- Задание
Сократите абзац текста об увлечении поэзией, который начинается словами «Однажды, когда мне было», и оформите его списком с основными фактами.

- Текст для чтения
——

Более всех меня затронул Александр Александрович Блок. Вместе со стихами поэта часто перенимается его образ жизни. Причем последний воспринимается крайне поверхностно и упрощенно (это же надо сказать и о стихах: подражатели заимствуют чаще всего лишь технические особенности произведений, уровень мышления гения остается для них недостижимым; по словам Монтеня, «силу и сухожилия нельзя позаимствовать, заимствуются только уборы и плащ»). Это было началом моего периода бури и натиска. Теперь я не воспринимал свою жизнь без рифмованных и нерифмованных строчек. Как большинству неофитов, мне были свойственны преувеличения и излишества. Я стал мрачным, скучным, неразговорчивым. Много времени проводил на улицах ночного Петербурга, забредал в пустые кафе, где заказывал грог и каппучино. Иногда красное вино. В полубезумном состоянии шептал возникающие в мозгу блоковские строки. Спутников и спутниц у меня не было, кроме моих affectus animi[25]. Я медленно сходил с ума. Множество иллюзий были тому причиной. Можно было подумать, что я занят старательным исполнением трех известных заветов В. Я. Брюсова молодому поэту[26]. О чем я думал, кроме незнакомок и пустынных кварталов?[27] Писал стихи. Любая мысль привычно заточалась мной в какой- либо размер. Тогда это были – разумеется! – ямбы. Любое происшествие я бесстыдно эксплуатировал. Безотходное производство. Однако по поводу этих стихов муза, часто выражающаяся на латыни, могла бы сказать: «Plus sonat quam valet!»[28]. Хуже всего то, что и жизнь в отместку перестала меня воспринимать без рифмованных и нерифмованных строчек.
Увлечение стихами Блока, как и любое другое увлечение, не было продолжительным. Оно длилось три – четыре месяца. Постепенно я обнаружил, что в песне под названием «Серебряный век» трагический тенор Александра Блока хоть и определял мелодию, но был далеко не единственным.
И все же это было продолжением блуждания в моем личном темном лесу, ибо свой маяк, ориентир, я так и не обрел.
Учитель
Однажды, когда мне было лет пятнадцать-шестнадцать, я услышал новость по телевизору. Молодая женщина, не выбиваясь из профессиональных интонаций, сообщила о том, что в Америке (Боже, где это?) умер известный поэт Иосиф Бродский. Тогда мое сознание сделало первую отметку в той колее, по которой мне надлежало двигаться в будущем. Помню, что-то неопределенное шевельнулось в бессознательной области, отвечающей за воплощение шестого чувства. Не то чтобы я почувствовал на плечах еще не появившиеся крылья, просто это было – да простятся мне подобные сравнения – первой мыслью зерна об урожае.

——

Собранные данные:
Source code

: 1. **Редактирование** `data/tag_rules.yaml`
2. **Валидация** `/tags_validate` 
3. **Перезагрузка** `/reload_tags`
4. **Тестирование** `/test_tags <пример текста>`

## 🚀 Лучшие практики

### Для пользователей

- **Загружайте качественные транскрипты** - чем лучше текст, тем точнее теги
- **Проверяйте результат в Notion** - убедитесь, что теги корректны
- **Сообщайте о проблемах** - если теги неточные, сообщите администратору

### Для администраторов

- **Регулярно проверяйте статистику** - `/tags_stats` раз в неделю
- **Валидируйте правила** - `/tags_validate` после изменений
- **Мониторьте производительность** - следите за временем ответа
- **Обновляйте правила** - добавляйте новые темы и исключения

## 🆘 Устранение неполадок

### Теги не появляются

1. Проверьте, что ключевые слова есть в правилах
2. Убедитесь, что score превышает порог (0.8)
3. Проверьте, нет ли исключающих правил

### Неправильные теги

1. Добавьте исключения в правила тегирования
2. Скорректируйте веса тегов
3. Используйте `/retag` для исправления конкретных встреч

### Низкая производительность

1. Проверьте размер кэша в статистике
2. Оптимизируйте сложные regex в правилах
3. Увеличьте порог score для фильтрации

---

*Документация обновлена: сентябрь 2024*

——

- Ответ
- Возраст рассказчика — лет пятнадцать-шестнадцать; новость пришла по телевизору.
- Молодая женщина в профессиональной интонации сообщила, что в Америке умер известный поэт Иосиф Бродский.
- Эта новость стала первой отметкой в колее будущего пути рассказчика.
- В бессознательной области, отвечающей за шестое чувство, что-то неопределенно шевельнулось: это была «первая мысль зерна об урожае».